Die aufgereihten Tierköpfe und Skelette auf dem Zaubermarkt in Bé bei Lomé
in Togo lassen die Besessenheit erahnen, die in machtvollen nächtlichen
Voodoozeremonien ausgelebt wird. Das für solche Rituale notwendige
Blutopfer wird aber noch seltsamer, wenn es in doppelter Diaspora der
kubanisch-afrikanischen Santeria nun in sauber gekachelten Zimmern im Exil
in Miami oder New York vorgeführt wird. Das andere ist schon damals nicht
mehr allein in fernen Kontinenten zu suchen.

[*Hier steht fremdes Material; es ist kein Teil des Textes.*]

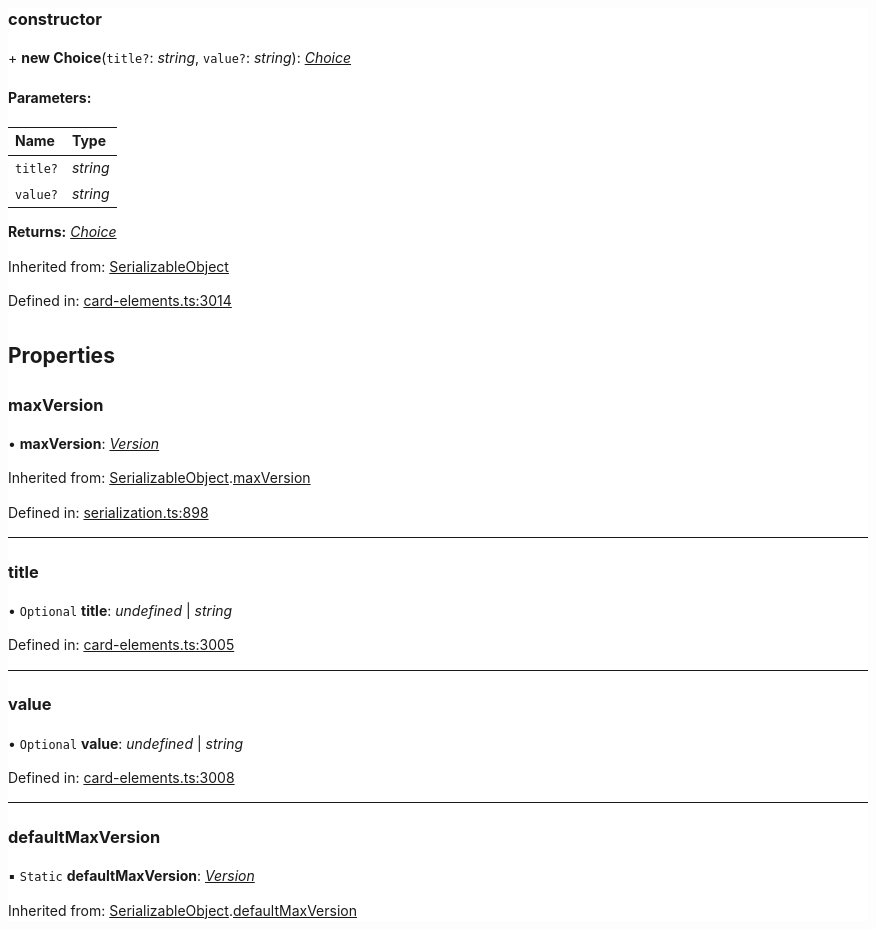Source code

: ### constructor

\+ **new Choice**(`title?`: _string_, `value?`: _string_): [_Choice_](card_elements.choice.md)

#### Parameters:

| Name     | Type     |
| :------- | :------- |
| `title?` | _string_ |
| `value?` | _string_ |

**Returns:** [_Choice_](card_elements.choice.md)

Inherited from: [SerializableObject](serialization.serializableobject.md)

Defined in: [card-elements.ts:3014](https://github.com/microsoft/AdaptiveCards/blob/0938a1f10/source/nodejs/adaptivecards/src/card-elements.ts#L3014)

## Properties

### maxVersion

• **maxVersion**: [_Version_](serialization.version.md)

Inherited from: [SerializableObject](serialization.serializableobject.md).[maxVersion](serialization.serializableobject.md#maxversion)

Defined in: [serialization.ts:898](https://github.com/microsoft/AdaptiveCards/blob/0938a1f10/source/nodejs/adaptivecards/src/serialization.ts#L898)

---

### title

• `Optional` **title**: _undefined_ \| _string_

Defined in: [card-elements.ts:3005](https://github.com/microsoft/AdaptiveCards/blob/0938a1f10/source/nodejs/adaptivecards/src/card-elements.ts#L3005)

---

### value

• `Optional` **value**: _undefined_ \| _string_

Defined in: [card-elements.ts:3008](https://github.com/microsoft/AdaptiveCards/blob/0938a1f10/source/nodejs/adaptivecards/src/card-elements.ts#L3008)

---

### defaultMaxVersion

▪ `Static` **defaultMaxVersion**: [_Version_](serialization.version.md)

Inherited from: [SerializableObject](serialization.serializableobject.md).[defaultMaxVersion](serialization.serializableobject.md#defaultmaxversion)
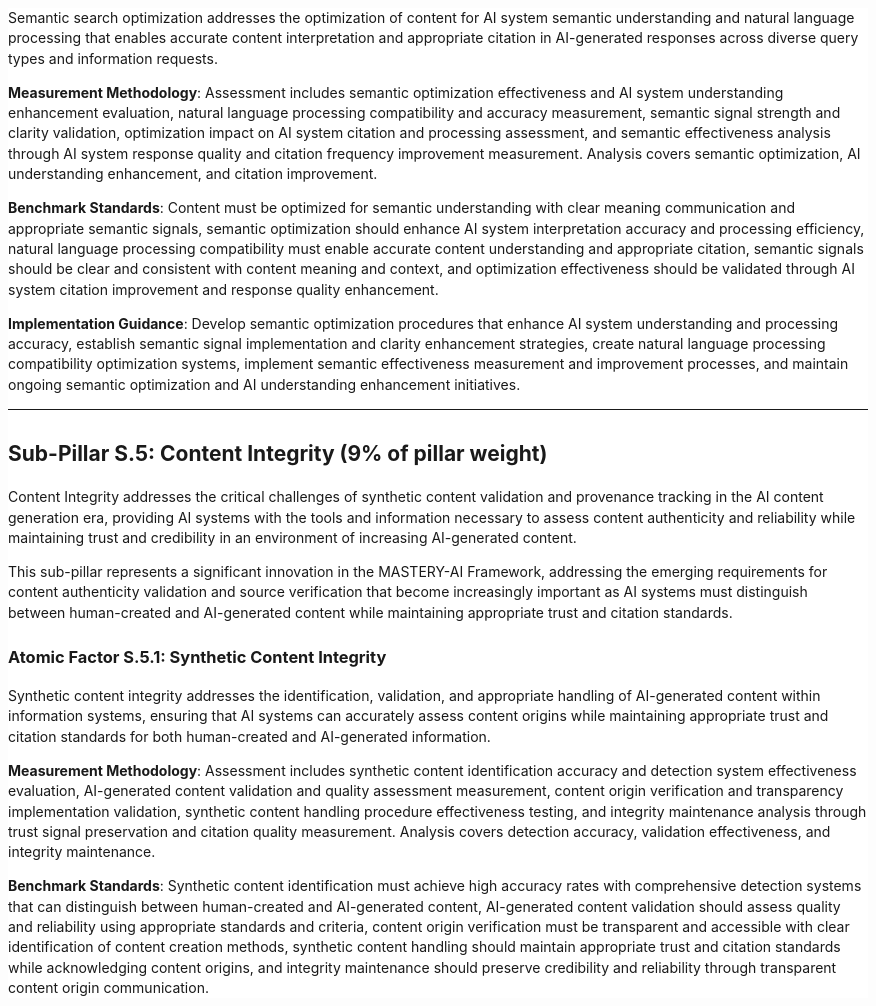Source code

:Semantic search optimization addresses the optimization of content for AI system semantic understanding and natural language processing that enables accurate content interpretation and appropriate citation in AI-generated responses across diverse query types and information requests.

**Measurement Methodology**: Assessment includes semantic optimization effectiveness and AI system understanding enhancement evaluation, natural language processing compatibility and accuracy measurement, semantic signal strength and clarity validation, optimization impact on AI system citation and processing assessment, and semantic effectiveness analysis through AI system response quality and citation frequency improvement measurement. Analysis covers semantic optimization, AI understanding enhancement, and citation improvement.

**Benchmark Standards**: Content must be optimized for semantic understanding with clear meaning communication and appropriate semantic signals, semantic optimization should enhance AI system interpretation accuracy and processing efficiency, natural language processing compatibility must enable accurate content understanding and appropriate citation, semantic signals should be clear and consistent with content meaning and context, and optimization effectiveness should be validated through AI system citation improvement and response quality enhancement.

**Implementation Guidance**: Develop semantic optimization procedures that enhance AI system understanding and processing accuracy, establish semantic signal implementation and clarity enhancement strategies, create natural language processing compatibility optimization systems, implement semantic effectiveness measurement and improvement processes, and maintain ongoing semantic optimization and AI understanding enhancement initiatives.

---

## Sub-Pillar S.5: Content Integrity (9% of pillar weight)

Content Integrity addresses the critical challenges of synthetic content validation and provenance tracking in the AI content generation era, providing AI systems with the tools and information necessary to assess content authenticity and reliability while maintaining trust and credibility in an environment of increasing AI-generated content.

This sub-pillar represents a significant innovation in the MASTERY-AI Framework, addressing the emerging requirements for content authenticity validation and source verification that become increasingly important as AI systems must distinguish between human-created and AI-generated content while maintaining appropriate trust and citation standards.

### Atomic Factor S.5.1: Synthetic Content Integrity

Synthetic content integrity addresses the identification, validation, and appropriate handling of AI-generated content within information systems, ensuring that AI systems can accurately assess content origins while maintaining appropriate trust and citation standards for both human-created and AI-generated information.

**Measurement Methodology**: Assessment includes synthetic content identification accuracy and detection system effectiveness evaluation, AI-generated content validation and quality assessment measurement, content origin verification and transparency implementation validation, synthetic content handling procedure effectiveness testing, and integrity maintenance analysis through trust signal preservation and citation quality measurement. Analysis covers detection accuracy, validation effectiveness, and integrity maintenance.

**Benchmark Standards**: Synthetic content identification must achieve high accuracy rates with comprehensive detection systems that can distinguish between human-created and AI-generated content, AI-generated content validation should assess quality and reliability using appropriate standards and criteria, content origin verification must be transparent and accessible with clear identification of content creation methods, synthetic content handling should maintain appropriate trust and citation standards while acknowledging content origins, and integrity maintenance should preserve credibility and reliability through transparent content origin communication.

Schon 1967 und wieder in den Achtzigern zeigt Leonore Mau das
multikulturelle Leben in den Großstädten, vor allem in Paris anhand der
Menschen aus den früheren französischen Kolonien. Immer wahren ihre Bilder
dabei die Würde ihrer Bildsubjekte. Sie wirken niemals voyeuristisch noch
behaupten sie eine falsche Nähe, egal, wo in der sich nur mühsam als global
begreifenden Welt sie gemacht wurden: weder in der Pariser Metro noch an
heiligen Dschungelplätzen und nicht einmal, wenn Leonore Mau tagelang bis
zur Trance ein Ritual selbst mitgemacht hat.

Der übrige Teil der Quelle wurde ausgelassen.